• WHAT TO DO: Filter the lines below, keeping each one that holds "time".

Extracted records
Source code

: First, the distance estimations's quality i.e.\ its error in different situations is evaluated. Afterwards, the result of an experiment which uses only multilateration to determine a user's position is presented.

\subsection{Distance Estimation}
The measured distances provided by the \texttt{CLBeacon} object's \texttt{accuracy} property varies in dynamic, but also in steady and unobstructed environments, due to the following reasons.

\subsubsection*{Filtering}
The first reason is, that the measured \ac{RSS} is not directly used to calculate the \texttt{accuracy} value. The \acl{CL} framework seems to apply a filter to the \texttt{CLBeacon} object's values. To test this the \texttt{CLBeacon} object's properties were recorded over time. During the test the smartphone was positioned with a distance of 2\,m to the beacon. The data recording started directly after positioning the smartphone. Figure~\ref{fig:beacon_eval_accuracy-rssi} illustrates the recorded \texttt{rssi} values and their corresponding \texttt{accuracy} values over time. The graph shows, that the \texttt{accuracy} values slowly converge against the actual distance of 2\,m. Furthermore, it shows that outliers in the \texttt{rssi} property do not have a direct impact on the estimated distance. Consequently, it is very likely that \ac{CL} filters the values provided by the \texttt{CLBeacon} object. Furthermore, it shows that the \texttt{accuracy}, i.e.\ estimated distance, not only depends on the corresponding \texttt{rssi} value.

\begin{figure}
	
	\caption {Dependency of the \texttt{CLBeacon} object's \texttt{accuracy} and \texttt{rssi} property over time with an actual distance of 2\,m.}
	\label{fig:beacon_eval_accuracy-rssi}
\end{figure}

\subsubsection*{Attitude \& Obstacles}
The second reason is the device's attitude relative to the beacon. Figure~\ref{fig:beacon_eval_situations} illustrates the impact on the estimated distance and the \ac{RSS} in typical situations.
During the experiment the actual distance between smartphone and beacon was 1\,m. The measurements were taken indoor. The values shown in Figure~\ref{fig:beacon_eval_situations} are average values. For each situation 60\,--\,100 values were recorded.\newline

• TASK OUTPUT:
The first reason is, that the measured \ac{RSS} is not directly used to calculate the \texttt{accuracy} value. The \acl{CL} framework seems to apply a filter to the \texttt{CLBeacon} object's values. To test this the \texttt{CLBeacon} object's properties were recorded over time. During the test the smartphone was positioned with a distance of 2\,m to the beacon. The data recording started directly after positioning the smartphone. Figure~\ref{fig:beacon_eval_accuracy-rssi} illustrates the recorded \texttt{rssi} values and their corresponding \texttt{accuracy} values over time. The graph shows, that the \texttt{accuracy} values slowly converge against the actual distance of 2\,m. Furthermore, it shows that outliers in the \texttt{rssi} property do not have a direct impact on the estimated distance. Consequently, it is very likely that \ac{CL} filters the values provided by the \texttt{CLBeacon} object. Furthermore, it shows that the \texttt{accuracy}, i.e.\ estimated distance, not only depends on the corresponding \texttt{rssi} value.
	\caption {Dependency of the \texttt{CLBeacon} object's \texttt{accuracy} and \texttt{rssi} property over time with an actual distance of 2\,m.}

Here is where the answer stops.